Let it Rain

“One already wet does not feel the rain.”  Turkish Proverb

I prepare these blogs the day before I post them.  It gives me an opportunity to be mindful of how I go about my day.  Perhaps the greatest gift of being able to write this blog is the daily practice of mindfulness of what it means to live a GREAT LIFE.  Today, I shared my story at a 12 step meeting.  Before walking into the building I sat in my car a little resentful and feeling like a failure.  I’m a little stressed about work opportunities that have dried up…  and for a moment wanted to blame my addiction and having to “waste” my time in meetings for my worry.  When I walked into the meeting hall I didn’t recognize anyone.  I smiled  at people but I felt disconnected and a little ashamed.  Not a minute after and the meeting secretary walked in and she was a friend.  She said she was happy to see me and excited to hear my story.  In that moment I knew I wasn’t alone.  When the meeting began I was overwhelmed with a feeling of joy that caused my body to tingle.

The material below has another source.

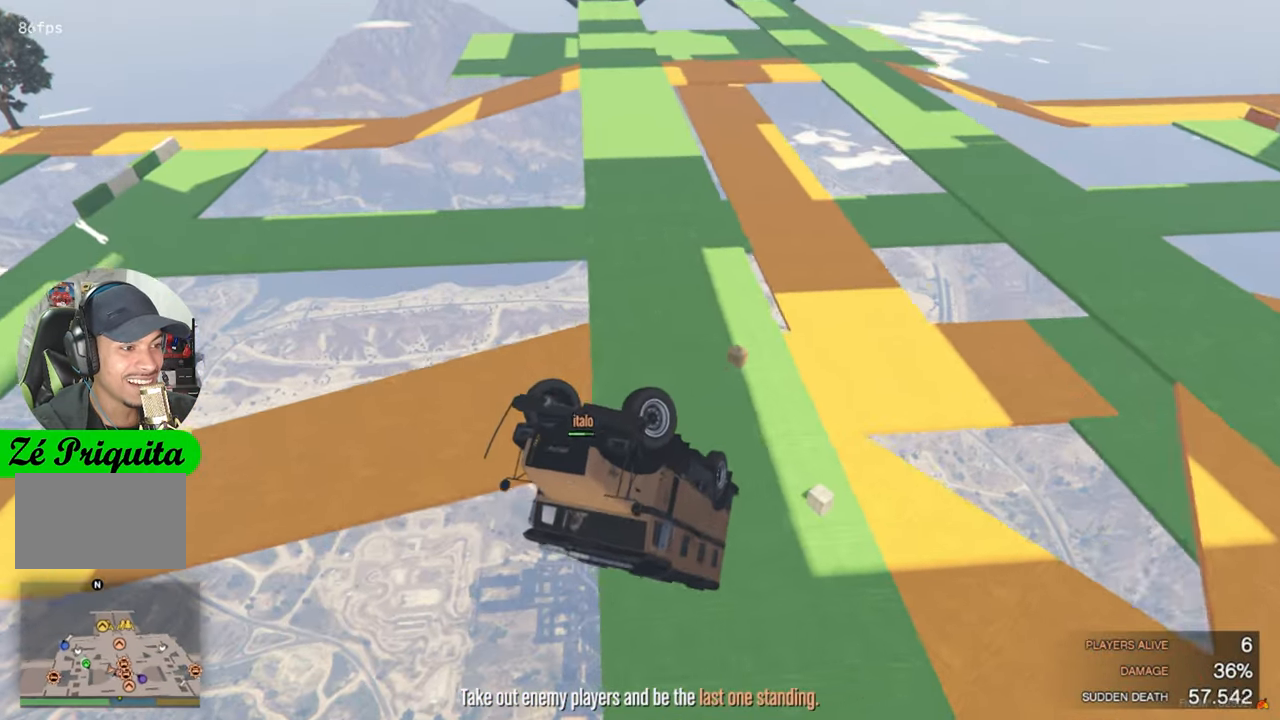
{"keys": ["a", "w"], "mouse": [], "mouse_move": "still", "events": []}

I can’t describe how good it makes me feel to connect to the story of who I was and embrace who I’ve become.  I’m not perfect.  I’m happy… when I choose to be.  I may stress out about the day to day responsibilities we all have but that’s no reason to not be happy.  Business is slow and finances are tight, but there’s more to life.  My work is not who I am, my things are not who I am, the people I choose to spend my time with are not who I am.  I am happy.  I am blessed.  I am mindful of my GREAT LIFE.  I am not perfect and have no desire to be.

So I shared my story today.   The short version is, I was once a worthless, unlovable, waste of space and I wanted to not feel my hurt and shame and often I hoped I’d die… today, I am blessed, I am happy, and I live a GREAT LIFE in service to others.  What else can you say to inspire a bunch of addict?  It is the story I’ve heard hundreds of people tell over the years; it is the story that saved my life.  I hope my story serves to inspire you to commit your life to one of happiness and service.  What more is there to say?  I’m not perfect.  Sometimes I feel like a fraud, a failure…  Maybe that’s true.  Maybe I’ll never be good enough… for someone else’s standards.

The best I can do is be vulnerable, honest, and open.  There is no better feeling than the complete absence of shame that open honesty gives me.  Honesty and vulnerability clear the path for mindfulness.  In openly speaking my truth, I was filled with an overwhelming sense of gratitude for all I’ve become.  I know that, while at times I might feel like a failure, I am always as happy as I choose to be.  Today, after sharing my story, I am reminded that I am already wet, I may feel the rain but that’s no reason not to dance.